My question is, are these always equivalent? If so, any reason to prefer one over the other? I have not taken the time to compare the speeds yet.

Re: Reading UTF 8 Files

Posted: Wed Feb 13, 2013 5:13 pm
by Phil Last
Reading a 4.4MB UTF-8 file (the Project Gutenberg King James' Bible with a "⍠" added to line[0]) once you have i and c in the ws doing the algorithms posted is perhaps 2% quicker for c than i. But isolating the difference (⎕UCS c) vs ({⍵-256×⍵<0}i) makes working with c about 400% faster.

This huge difference is presumably because the UTF-8 conversion is about 98% of the entire process.

I found no difference in the results.

Re: Reading UTF 8 Files

Posted: Thu Feb 14, 2013 8:56 am
by Morten|Dyalog
paulmansour wrote:My question is, are these always equivalent? If so, any reason to prefer one over the other?


I believe they are equivalent. I would suggest:
1) Always prefer the simpler expression: It is easier to read, more likely to run fast, and more likely to be recognized as an idiom or by other future optimization mechanisms that Dyalog may introduce.
2) If simpler expressions turn out to run slower than equivalent complicated ones, complain to Dyalog and help increase the likelihood of the benefits mentioned above :-).

Re: Reading UTF 8 Files

Posted: Thu Feb 14, 2013 5:38 pm
by PMH
You can replace

Code: Select all

{⍵+256×⍵<0}

with

Code: Select all

256|

Re: Reading UTF 8 Files

Posted: Thu Feb 14, 2013 8:47 pm
by DanB|Dyalog
Just a note:
you can do any of
'UTF-8'⎕ucs {⍵+256×⍵<0}i
'UTF-8'⎕ucs 256|i
'UTF-8'⎕ucs ⎕ucs 80 ⎕dr i
'UTF-8'⎕ucs ⎕ucs c

Timings reveal that 256| is better

]cpu 256|v {⍵+256×⍵<0}v "⎕ucs 80 ⎕dr v" "⎕ucs c" -compare

256|v → 1.9E¯5 | 0% ⎕⎕⎕⎕⎕⎕⎕⎕⎕⎕⎕⎕⎕⎕⎕⎕
{⍵+256×⍵<0}v → 4.6E¯5 | +149% ⎕⎕⎕⎕⎕⎕⎕⎕⎕⎕⎕⎕⎕⎕⎕⎕⎕⎕⎕⎕⎕⎕⎕⎕⎕⎕⎕⎕⎕⎕⎕⎕⎕⎕⎕⎕⎕⎕⎕⎕
⎕ucs 80 ⎕dr v → 4.0E¯5 | +114% ⎕⎕⎕⎕⎕⎕⎕⎕⎕⎕⎕⎕⎕⎕⎕⎕⎕⎕⎕⎕⎕⎕⎕⎕⎕⎕⎕⎕⎕⎕⎕⎕⎕⎕
⎕ucs c → 3.8E¯5 | +106% ⎕⎕⎕⎕⎕⎕⎕⎕⎕⎕⎕⎕⎕⎕⎕⎕⎕⎕⎕⎕⎕⎕⎕⎕⎕⎕⎕⎕⎕⎕⎕⎕⎕

but this is only true in 13.2 now that Roger has sped up some functions.

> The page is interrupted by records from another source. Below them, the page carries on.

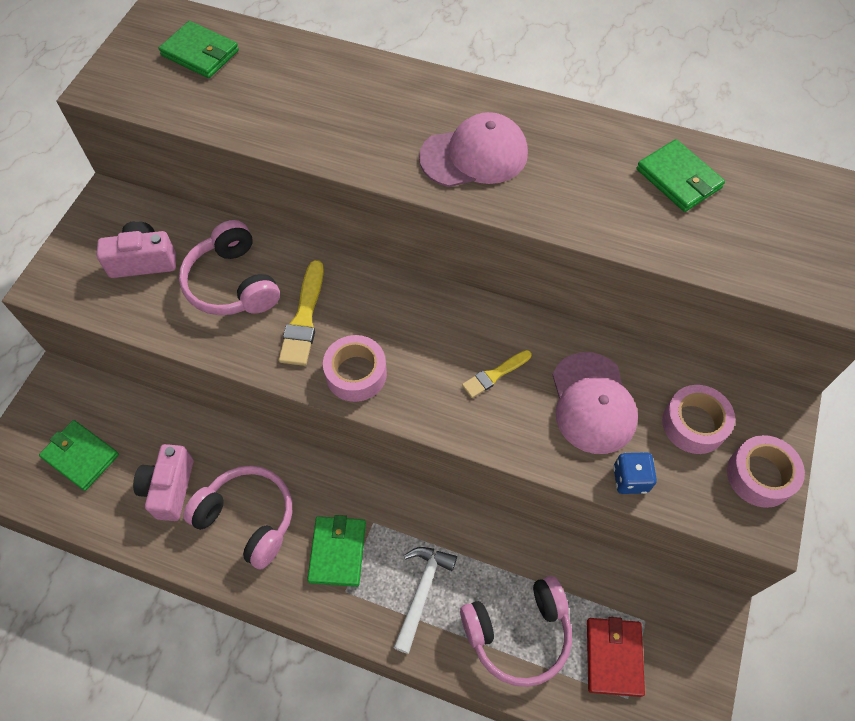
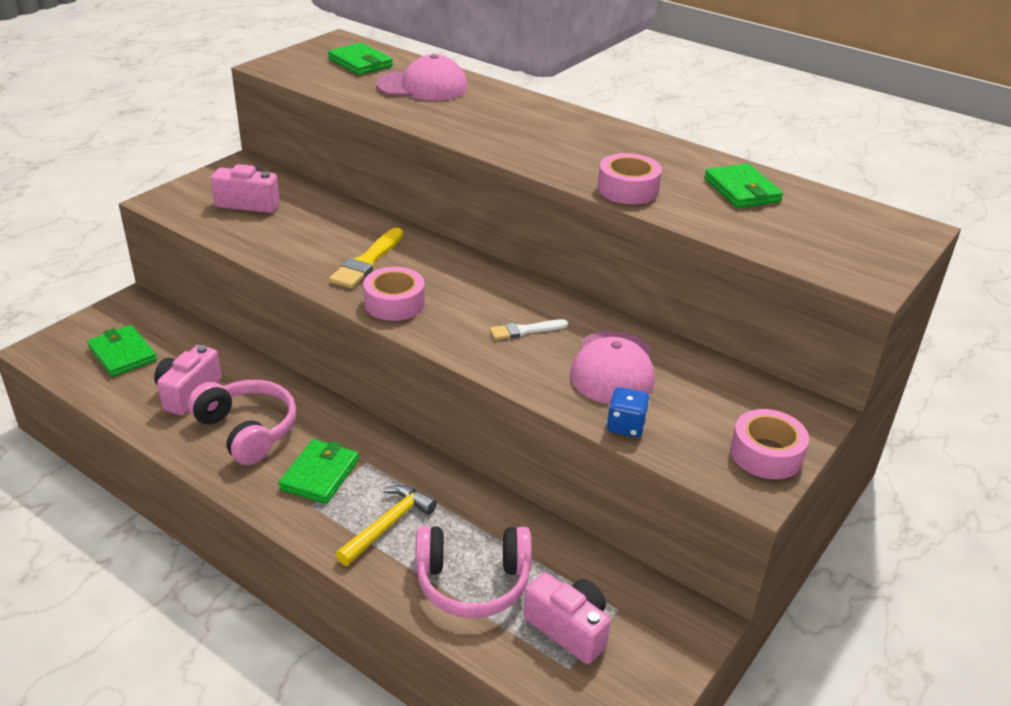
camera: 15 degrees right, 25 degrees down
(233, 284) = (317, 230): pink headphones -> none
(422, 592) = (388, 525): white hammer -> yellow hammer
(474, 155) = (559, 147): pink cap -> pink cap (422, 86)
(494, 375) = (525, 330): yellow brush -> white brush
(613, 657) = (568, 629): red wallet -> pink camera
(694, 424) = (711, 404): pink tape -> pink tape (628, 189)

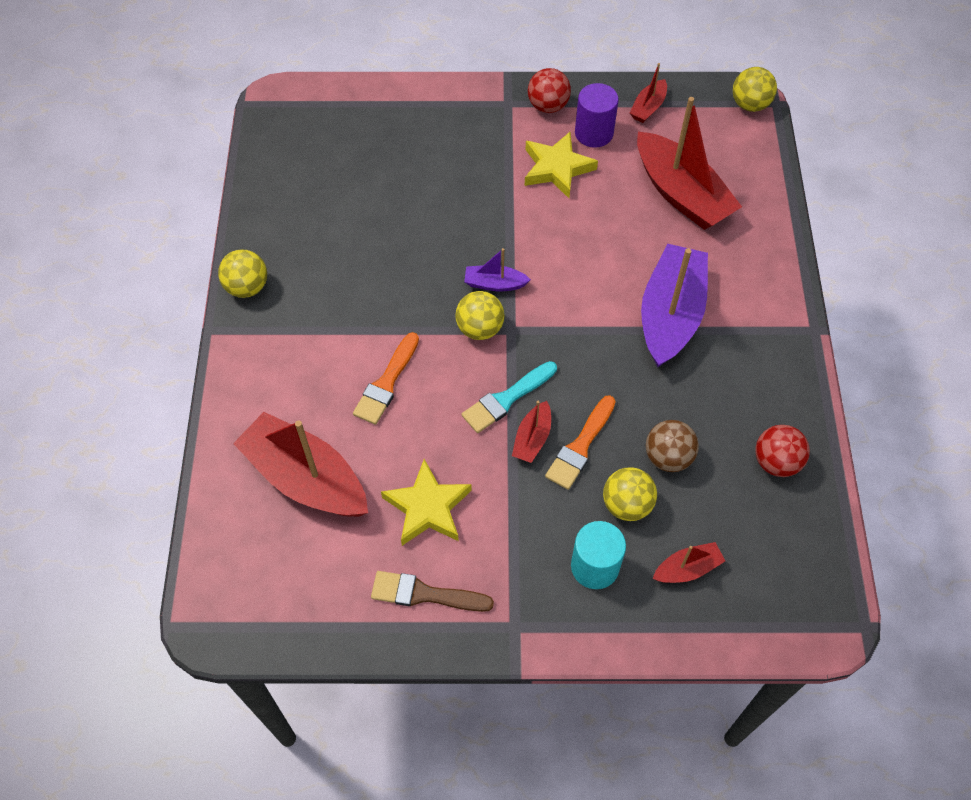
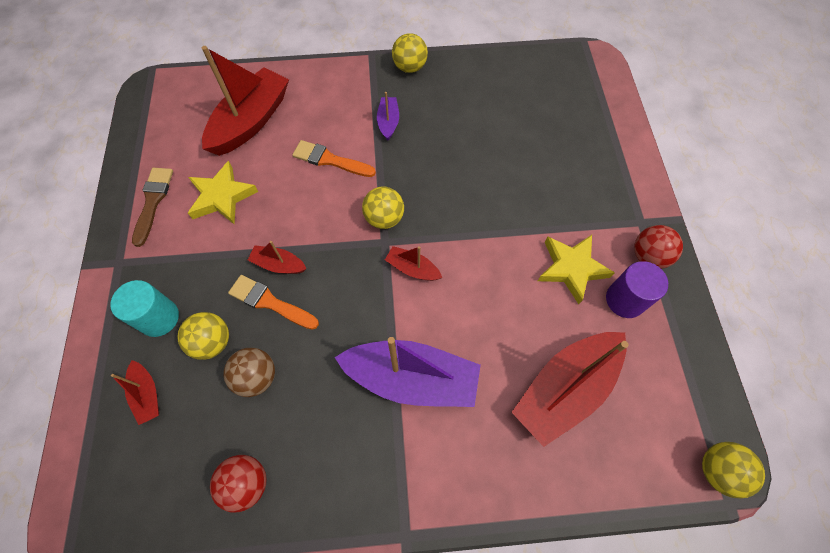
camera: 85 degrees right, 5 degrees up
(494, 284) = (431, 226): purple boat -> purple boat (388, 122)
(506, 399) = (316, 243): turquoise brush -> none
(648, 107) = (676, 353): red boat -> red boat (412, 269)

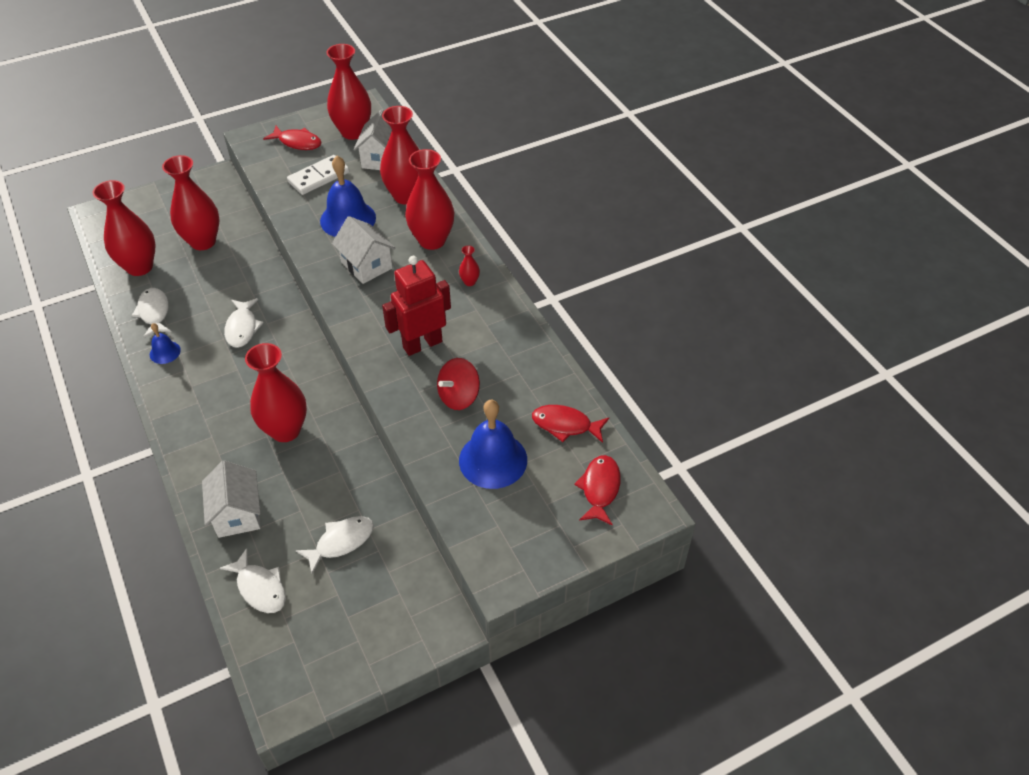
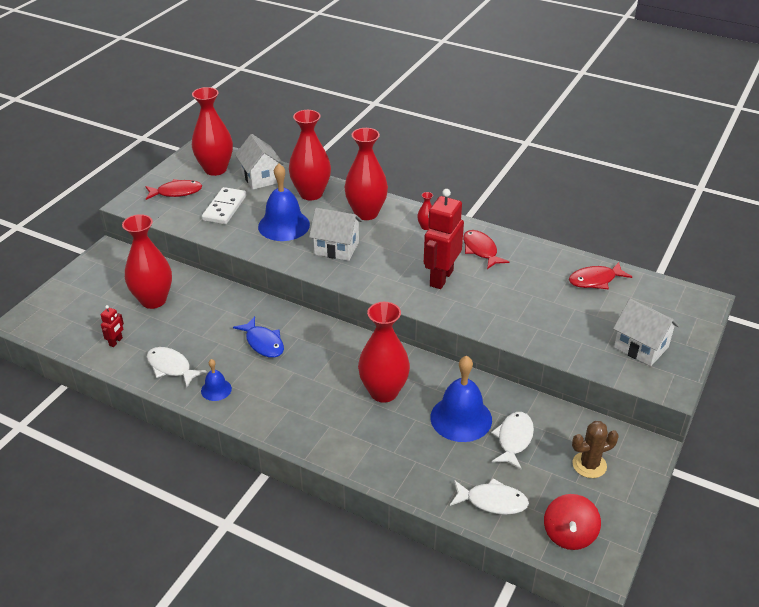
camera: 35 degrees left, 10 degrees down
(139, 267) = (116, 342): red vase -> red robot
(237, 514) = (415, 464): white house -> white house (641, 347)
(242, 328) = (263, 343): white fish -> blue fish
(377, 609) = (589, 465): none -> brown cactus
(459, 397) = (506, 297): red spinning top -> red spinning top (569, 534)
(493, 460) = (576, 322): blue bell -> blue bell (461, 418)
(600, 488) = (660, 305): red fish -> red fish (480, 250)

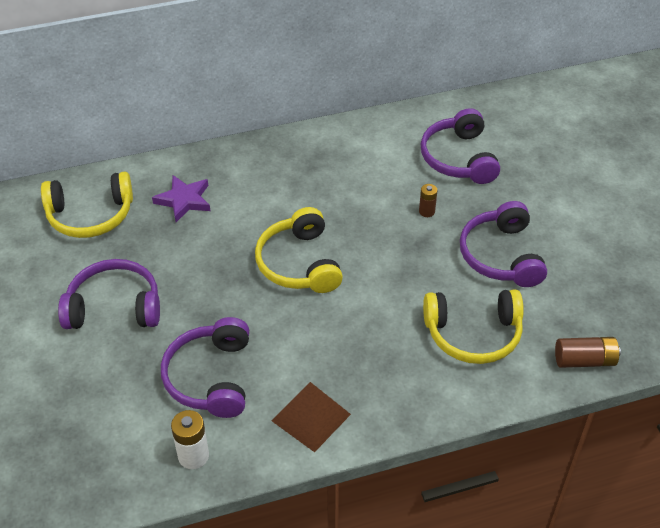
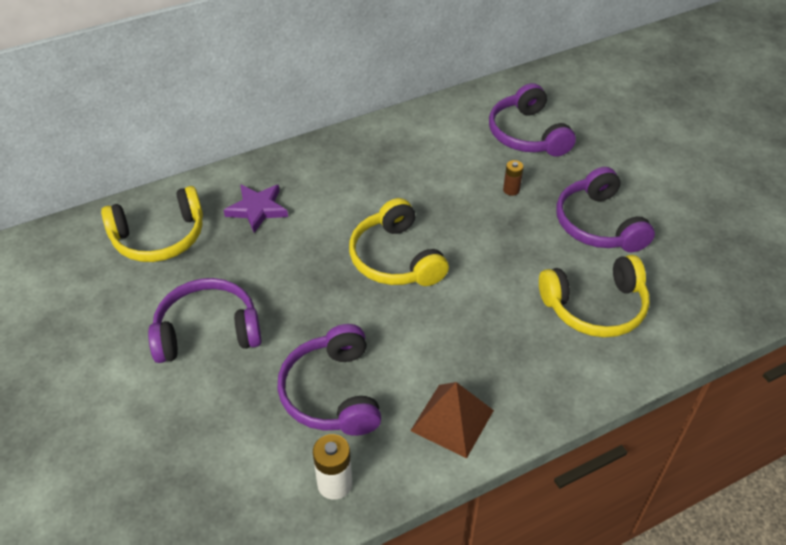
camera: 10 degrees left, 0 degrees up
(584, 360) = (714, 318): brown battery -> none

Before 13.2 256| is slower.

Re: Reading UTF 8 Files

Posted: Sat Feb 16, 2013 3:51 pm
by paulmansour
Thanks all for responses.

PMH, you humble me. I think about how much code I could throw away if I knew what I was doing!

Dan, thanks for the research. I'm going to 13.2 as we speak and looking forward to performance improvements.